If all of the representative points for that cluster are identical
then they are also identical to the cluster center (the first
representative point) and should be pruned. I'm wondering why this was
not detected in invalidCluster, can you investigate that? You may also
want to plug in an instance of the new OnlineGaussianAccumulator to see
if it does any better. It is likely to me much more stable than the
RunningSums...
On 9/29/10 1:45 PM, Derek O'Callaghan wrote:
Thanks for that Jeff. I tried the changes and get the same result as
expected. FYI I've investigated further and it seems that all of the
points in the affected cluster are identical, so it ends up as more or
less the same problem we had last week with clusters with total points
< # representative points, in that there are duplicate representative
points. In this case total > # representative, but the end result is
the same.
I'm wondering if the quickest and easiest solution is to simply ignore
such clusters, i.e. those that currently generate a NaN std? I'm not
sure if it's the "correct" approach though...
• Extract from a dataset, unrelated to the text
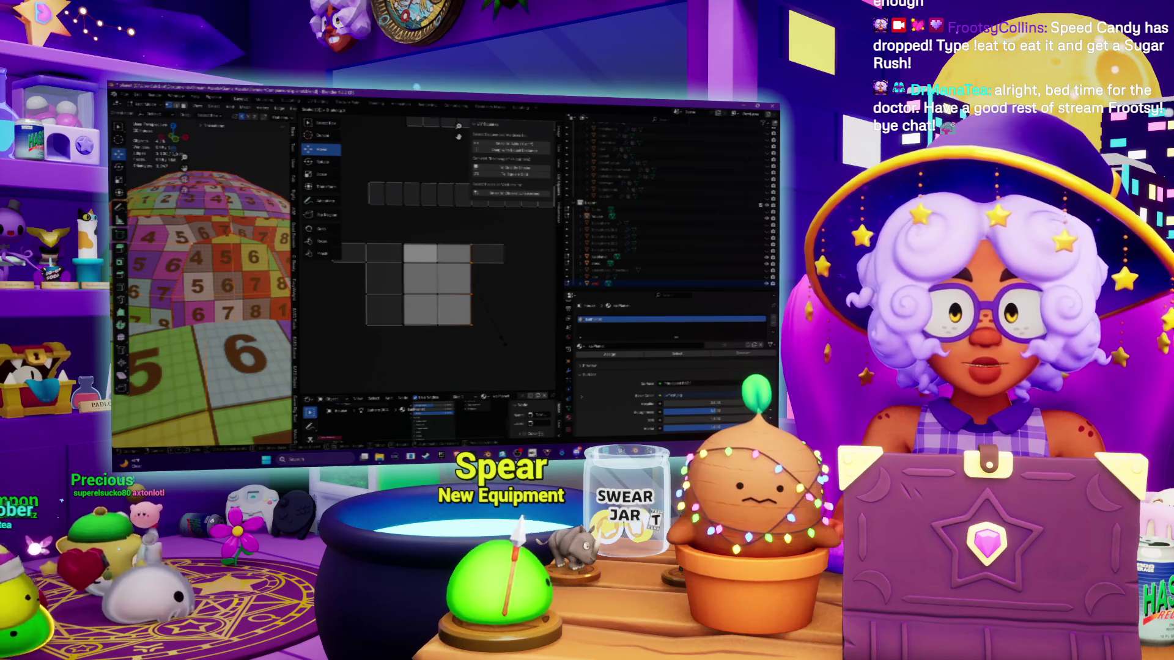
{"action": "key", "text": "Return"}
On 29/09/10 17:37, Jeff Eastman wrote:
Hi Derek,
I've committed some changes which will hopefully help in fixing this
problem but which do not yet accomplish that. As you can see from the
new CDbw test (testAlmostSameValueCluster) I tried creating a test
cluster with points identical to the cluster center but with one
which differed from it by Double.MIN_NORMAL in one element. That test
failed to duplicate your issue.
The patch also factors out the std calculation into an implementor of
GaussianAccumulator. I factored the current std calculations out of
CDbwEvaluator into RunningSumsGaussianAccumulator and all the tests
produced the same results as before. With the new
OnlineGaussianAccumulator plugged in, the tests all return slightly
different results but still no NaNs.
I still have not added priors and I'm not entirely sure where to do
that. I've committed the changes so you can see my quandary.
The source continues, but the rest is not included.